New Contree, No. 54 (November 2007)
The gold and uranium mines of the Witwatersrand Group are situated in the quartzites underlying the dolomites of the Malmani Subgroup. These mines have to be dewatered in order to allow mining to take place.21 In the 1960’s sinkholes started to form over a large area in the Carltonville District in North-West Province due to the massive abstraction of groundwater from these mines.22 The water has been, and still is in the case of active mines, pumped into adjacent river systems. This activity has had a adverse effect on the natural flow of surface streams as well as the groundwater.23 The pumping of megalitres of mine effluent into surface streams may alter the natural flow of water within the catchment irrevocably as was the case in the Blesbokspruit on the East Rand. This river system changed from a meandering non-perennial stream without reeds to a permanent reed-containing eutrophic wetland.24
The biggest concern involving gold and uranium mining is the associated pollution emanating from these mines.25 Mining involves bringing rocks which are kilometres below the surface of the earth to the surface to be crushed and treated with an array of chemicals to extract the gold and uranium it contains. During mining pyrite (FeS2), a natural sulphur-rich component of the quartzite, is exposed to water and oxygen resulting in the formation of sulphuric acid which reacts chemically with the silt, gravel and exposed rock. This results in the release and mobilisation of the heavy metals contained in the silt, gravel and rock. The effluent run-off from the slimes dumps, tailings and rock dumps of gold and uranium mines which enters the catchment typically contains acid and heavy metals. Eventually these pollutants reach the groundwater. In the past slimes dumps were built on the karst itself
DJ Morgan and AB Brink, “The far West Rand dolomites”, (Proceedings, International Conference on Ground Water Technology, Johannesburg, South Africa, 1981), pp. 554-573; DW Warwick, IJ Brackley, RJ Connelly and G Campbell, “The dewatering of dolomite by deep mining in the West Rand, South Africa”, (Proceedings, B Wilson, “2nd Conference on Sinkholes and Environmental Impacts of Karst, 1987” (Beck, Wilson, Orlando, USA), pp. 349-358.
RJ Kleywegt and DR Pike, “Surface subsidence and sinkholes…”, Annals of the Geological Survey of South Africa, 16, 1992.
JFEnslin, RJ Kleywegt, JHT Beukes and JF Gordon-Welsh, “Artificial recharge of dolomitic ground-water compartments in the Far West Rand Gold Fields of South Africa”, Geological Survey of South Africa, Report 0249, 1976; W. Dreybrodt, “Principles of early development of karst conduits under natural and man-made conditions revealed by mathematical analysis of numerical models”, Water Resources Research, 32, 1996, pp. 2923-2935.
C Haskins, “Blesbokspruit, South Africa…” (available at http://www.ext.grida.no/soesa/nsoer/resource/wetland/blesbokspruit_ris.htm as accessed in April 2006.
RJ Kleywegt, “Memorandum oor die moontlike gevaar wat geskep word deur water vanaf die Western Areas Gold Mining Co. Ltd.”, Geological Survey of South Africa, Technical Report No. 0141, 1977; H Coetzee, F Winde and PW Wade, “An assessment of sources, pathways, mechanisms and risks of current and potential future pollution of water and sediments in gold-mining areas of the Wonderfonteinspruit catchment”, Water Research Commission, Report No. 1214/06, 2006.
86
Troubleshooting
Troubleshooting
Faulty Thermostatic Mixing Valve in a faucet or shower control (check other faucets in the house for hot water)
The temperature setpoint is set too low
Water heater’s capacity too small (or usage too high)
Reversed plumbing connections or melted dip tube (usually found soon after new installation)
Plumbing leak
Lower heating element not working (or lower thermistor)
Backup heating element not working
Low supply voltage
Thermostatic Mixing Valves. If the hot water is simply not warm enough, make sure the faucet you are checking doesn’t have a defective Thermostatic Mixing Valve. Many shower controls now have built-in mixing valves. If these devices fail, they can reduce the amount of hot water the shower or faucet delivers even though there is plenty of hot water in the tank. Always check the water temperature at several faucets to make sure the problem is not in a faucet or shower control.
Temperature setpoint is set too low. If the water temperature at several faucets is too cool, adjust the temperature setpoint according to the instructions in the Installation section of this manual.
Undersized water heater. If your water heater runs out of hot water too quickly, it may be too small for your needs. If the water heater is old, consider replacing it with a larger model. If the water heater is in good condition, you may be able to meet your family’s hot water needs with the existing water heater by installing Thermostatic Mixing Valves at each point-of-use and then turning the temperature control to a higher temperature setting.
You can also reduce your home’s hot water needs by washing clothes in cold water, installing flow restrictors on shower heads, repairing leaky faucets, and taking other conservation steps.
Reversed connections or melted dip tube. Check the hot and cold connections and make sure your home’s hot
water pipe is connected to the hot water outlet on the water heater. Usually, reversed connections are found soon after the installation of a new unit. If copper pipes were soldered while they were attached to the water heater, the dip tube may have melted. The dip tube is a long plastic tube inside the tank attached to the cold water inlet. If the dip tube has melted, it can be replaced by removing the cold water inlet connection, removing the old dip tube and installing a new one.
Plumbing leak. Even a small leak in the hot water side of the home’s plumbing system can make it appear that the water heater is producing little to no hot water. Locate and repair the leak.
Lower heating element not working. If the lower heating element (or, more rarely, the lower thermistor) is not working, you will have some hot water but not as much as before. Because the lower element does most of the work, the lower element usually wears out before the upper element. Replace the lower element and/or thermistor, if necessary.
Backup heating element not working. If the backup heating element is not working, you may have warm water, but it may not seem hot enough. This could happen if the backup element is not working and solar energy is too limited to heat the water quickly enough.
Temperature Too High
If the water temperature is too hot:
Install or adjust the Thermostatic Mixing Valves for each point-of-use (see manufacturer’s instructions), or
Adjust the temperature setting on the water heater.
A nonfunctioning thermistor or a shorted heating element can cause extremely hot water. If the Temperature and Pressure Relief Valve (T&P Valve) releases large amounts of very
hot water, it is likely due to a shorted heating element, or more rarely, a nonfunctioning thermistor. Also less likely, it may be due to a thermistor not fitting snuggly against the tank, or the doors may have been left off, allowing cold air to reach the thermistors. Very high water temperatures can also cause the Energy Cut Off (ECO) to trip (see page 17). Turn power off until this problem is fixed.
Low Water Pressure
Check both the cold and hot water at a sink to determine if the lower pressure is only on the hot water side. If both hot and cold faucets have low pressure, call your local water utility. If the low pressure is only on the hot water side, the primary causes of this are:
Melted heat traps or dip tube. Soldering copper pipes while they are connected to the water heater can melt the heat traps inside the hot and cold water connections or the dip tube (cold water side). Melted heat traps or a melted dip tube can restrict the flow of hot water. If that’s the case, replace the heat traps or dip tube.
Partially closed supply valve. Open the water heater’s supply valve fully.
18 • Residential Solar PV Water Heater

WHAT YOU WILL DO:
After reading the listing above, work out how many lines contain "Backup" and reply with that number only.

YOUR RESPONSE:
2